By using LUIS web interface, you can create an application, with a set of intents and entities that are relevant to your application’s domain. For example, in a travel agent app, a user might say an utterance like "Book me a ticket to Paris". In this utterance, there is the intention to "BookFlight" and "Paris" is the entity. Intention or the intent can be defined as the desired action and usually contains a verb, in this case "book". The entity is a relevant information of a specific data type, in this case "Paris" is the location entity.
Once your application is deployed and traffic starts to flow into the system, LUIS uses active learning to improve itself. In the active learning process, LUIS identifies the utterances that it is relatively unsure of, and asks you to label them according to intent and entities. This has tremendous advantages; LUIS knows what it is unsure of, and asks for your help in the cases which will lead to the maximum improvement in system performance. LUIS learns quicker, and takes the minimum amount of your time and effort. This is active machine learning at its best.
LUIS suppors several languages as English, French, Italian, German, Spanish, Brazilian Portuguese, Japanese, Korean and Chinese are supported when it comes to understanding utterances. You choose the culture when you start creating your application, and it cannot be modified once the application is created.
Chinese support notes
- In the zh-cn culture, LUIS expects the simplified Chinese character set (not the traditional character set).
- The names of intents, entities, features, and regular expressions may be in Chinese or Roman characters.
- When writing regular expressions in Chinese, do not insert whitespace between Chinese characters.
Rare or foreign words in an application
In the en-us culture, LUIS can learn to distinguish most English words, including slang.
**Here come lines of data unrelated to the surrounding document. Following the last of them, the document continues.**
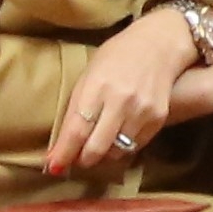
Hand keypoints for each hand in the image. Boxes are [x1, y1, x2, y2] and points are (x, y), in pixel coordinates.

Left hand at [48, 6, 210, 175]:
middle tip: (77, 157)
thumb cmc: (117, 56)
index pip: (77, 130)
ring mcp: (142, 111)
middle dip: (82, 159)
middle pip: (96, 147)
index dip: (63, 153)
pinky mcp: (158, 118)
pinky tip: (118, 134)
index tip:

In the zh-cn culture, LUIS can learn to distinguish most Chinese characters. If you use a rare word (en-us) or character (zh-cn), and you see that LUIS seems unable to distinguish that word or character, you can add that word or character to a phrase-list feature. For example, Words outside of the culture of the application -- i.e., foreign words -- should be added to a phrase-list feature.
In normal LUIS use, you won't need to worry about tokenization, but one place where tokenization is important is when manually adding labels to an exported application's JSON file. See the section on importing and exporting an application for details.
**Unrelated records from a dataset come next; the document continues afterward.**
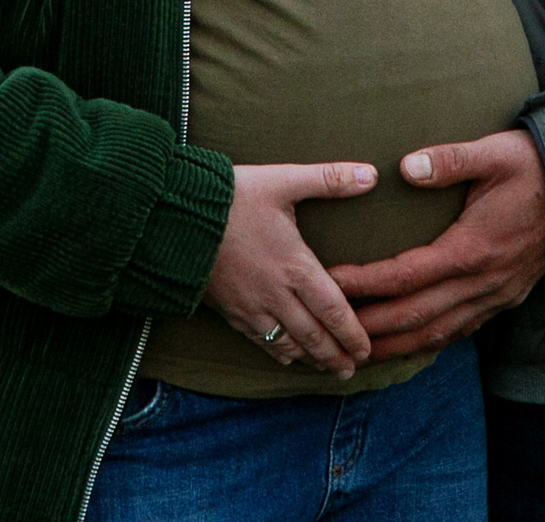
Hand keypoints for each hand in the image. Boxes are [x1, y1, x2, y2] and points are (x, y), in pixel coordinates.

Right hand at [203, 161, 378, 378]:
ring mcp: (251, 307)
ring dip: (311, 359)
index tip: (366, 350)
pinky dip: (279, 353)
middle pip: (314, 336)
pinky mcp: (229, 310)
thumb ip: (329, 179)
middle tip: (352, 370)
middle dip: (336, 356)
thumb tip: (370, 174)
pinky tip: (287, 357)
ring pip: (288, 344)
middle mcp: (276, 294)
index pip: (334, 310)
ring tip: (327, 369)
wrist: (174, 217)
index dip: (353, 334)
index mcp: (296, 266)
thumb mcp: (283, 181)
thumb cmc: (232, 197)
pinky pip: (259, 342)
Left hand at [327, 130, 544, 362]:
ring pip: (438, 333)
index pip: (406, 275)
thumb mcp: (492, 153)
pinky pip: (461, 330)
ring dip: (396, 345)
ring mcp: (496, 295)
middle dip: (371, 328)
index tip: (331, 282)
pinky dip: (429, 341)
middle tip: (330, 332)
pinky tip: (407, 344)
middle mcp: (483, 282)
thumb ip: (448, 160)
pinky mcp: (505, 297)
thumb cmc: (534, 165)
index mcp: (473, 249)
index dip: (365, 283)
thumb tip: (405, 167)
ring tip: (358, 351)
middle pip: (416, 316)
To perform machine learning, LUIS breaks an utterance into "tokens". A "token" is the smallest unit that can be labeled in an entity.
How tokenization is done depends on the application's culture:
- English, French, Italian, Brazilian Portuguese and Spanish: token breaks are inserted at any whitespace, and around any punctuation.
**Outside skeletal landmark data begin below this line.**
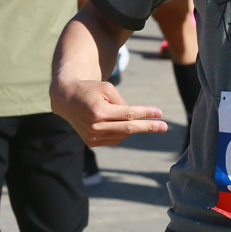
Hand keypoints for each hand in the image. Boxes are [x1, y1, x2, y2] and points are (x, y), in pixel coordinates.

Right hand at [50, 78, 166, 145]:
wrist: (66, 99)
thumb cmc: (90, 90)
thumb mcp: (107, 88)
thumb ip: (123, 103)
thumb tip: (136, 118)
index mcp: (99, 111)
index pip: (128, 114)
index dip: (146, 114)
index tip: (160, 113)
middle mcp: (95, 127)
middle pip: (128, 129)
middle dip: (148, 127)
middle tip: (164, 126)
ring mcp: (92, 137)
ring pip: (122, 135)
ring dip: (131, 126)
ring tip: (127, 116)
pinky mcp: (91, 142)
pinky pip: (114, 139)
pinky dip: (121, 131)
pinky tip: (117, 123)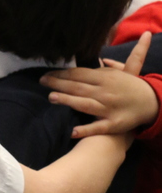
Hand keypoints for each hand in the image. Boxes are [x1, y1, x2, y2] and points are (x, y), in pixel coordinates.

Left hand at [40, 33, 158, 137]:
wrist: (152, 103)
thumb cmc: (131, 86)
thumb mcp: (119, 71)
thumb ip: (102, 67)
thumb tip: (89, 61)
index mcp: (105, 78)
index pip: (79, 74)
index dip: (62, 73)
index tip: (47, 73)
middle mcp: (105, 92)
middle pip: (78, 87)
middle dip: (58, 84)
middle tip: (41, 82)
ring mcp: (109, 109)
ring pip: (84, 104)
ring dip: (67, 101)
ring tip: (51, 98)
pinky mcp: (113, 124)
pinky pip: (97, 128)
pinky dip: (85, 130)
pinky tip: (72, 132)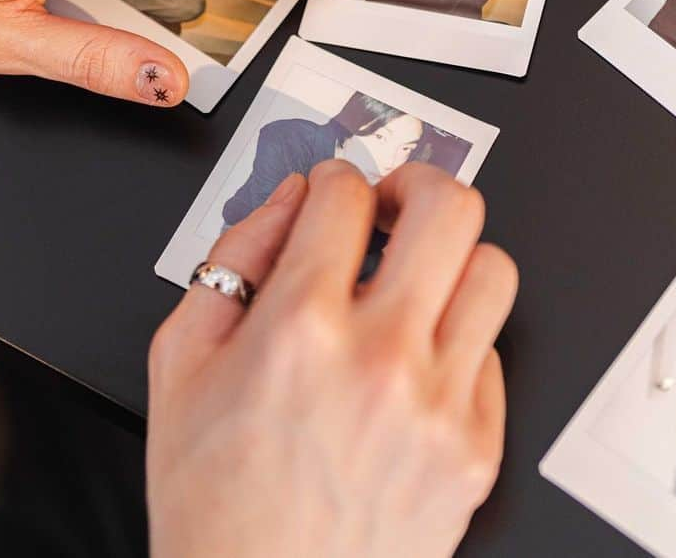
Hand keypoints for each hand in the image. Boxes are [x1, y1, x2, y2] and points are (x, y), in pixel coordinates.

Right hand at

- Korean & Chinese: token breaks are inserted before and after any character, and at any whitespace, and around any punctuation.
Accessing LUIS programmatically
LUIS offers a set of programmatic REST APIs that can be used by developers to automate the application creation process. These APIs allow you to author and publish your application.
Your LUIS endpoints work seamlessly with Microsoft Cognitive Service's speech recognition service. In the C# SDK for Microsoft Cognitive Services Speech API, you can simply add the LUIS application ID and LUIS subscription key, and the speech recognition result will be sent for interpretation.